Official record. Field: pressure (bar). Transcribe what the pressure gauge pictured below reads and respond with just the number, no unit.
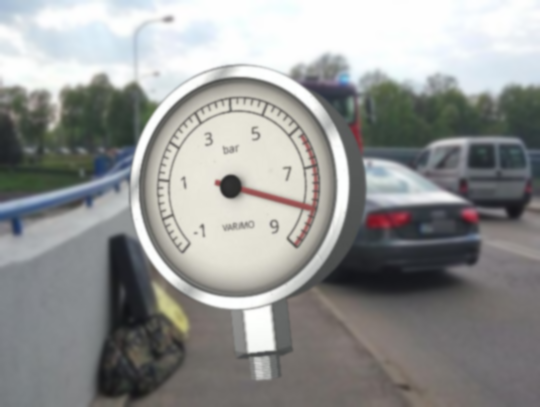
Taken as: 8
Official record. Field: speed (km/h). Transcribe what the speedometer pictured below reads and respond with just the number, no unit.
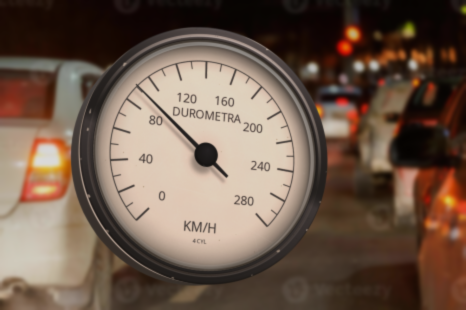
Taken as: 90
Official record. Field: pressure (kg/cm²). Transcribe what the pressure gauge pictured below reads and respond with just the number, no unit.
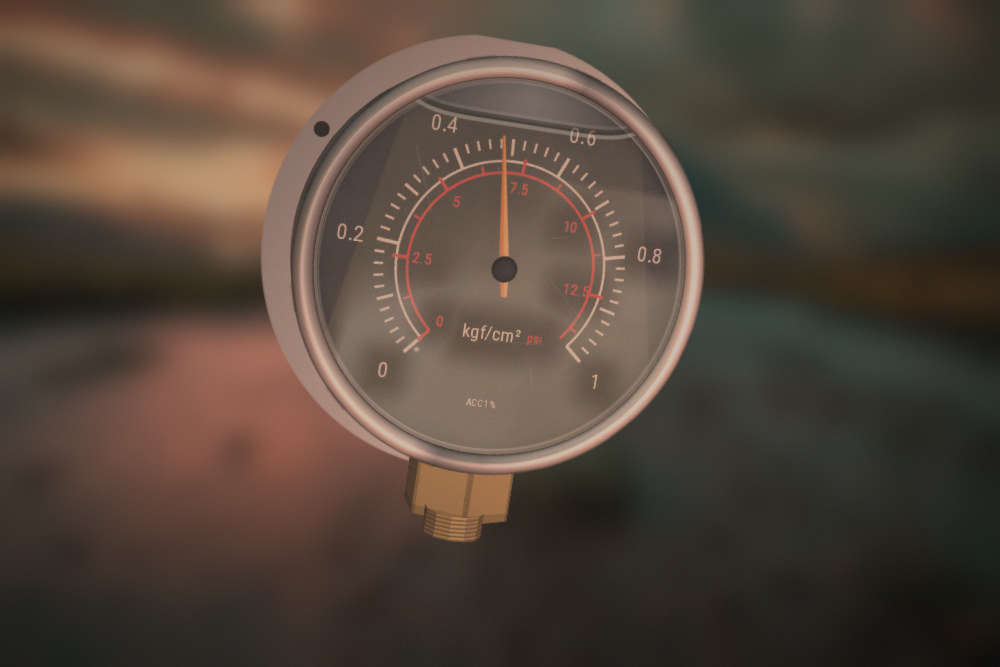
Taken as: 0.48
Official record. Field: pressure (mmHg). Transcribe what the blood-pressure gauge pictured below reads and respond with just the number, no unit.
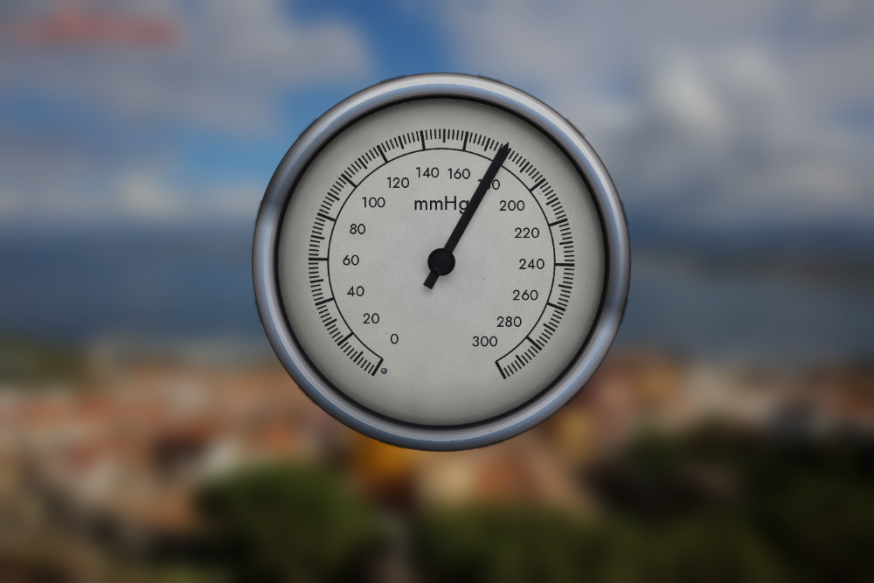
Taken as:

☆ ☆ ☆ ☆ ☆

■ WHAT YOU NEED TO DO
Return the items above exactly, from the line containing "Official record. Field: speed" through the end of the items, both ends included, and leave the pictures out of your answer.

■ REPLY TO THE TASK
Official record. Field: speed (km/h). Transcribe what the speedometer pictured below reads and respond with just the number, no unit.
Taken as: 90
Official record. Field: pressure (kg/cm²). Transcribe what the pressure gauge pictured below reads and respond with just the number, no unit.
Taken as: 0.48
Official record. Field: pressure (mmHg). Transcribe what the blood-pressure gauge pictured below reads and respond with just the number, no unit.
Taken as:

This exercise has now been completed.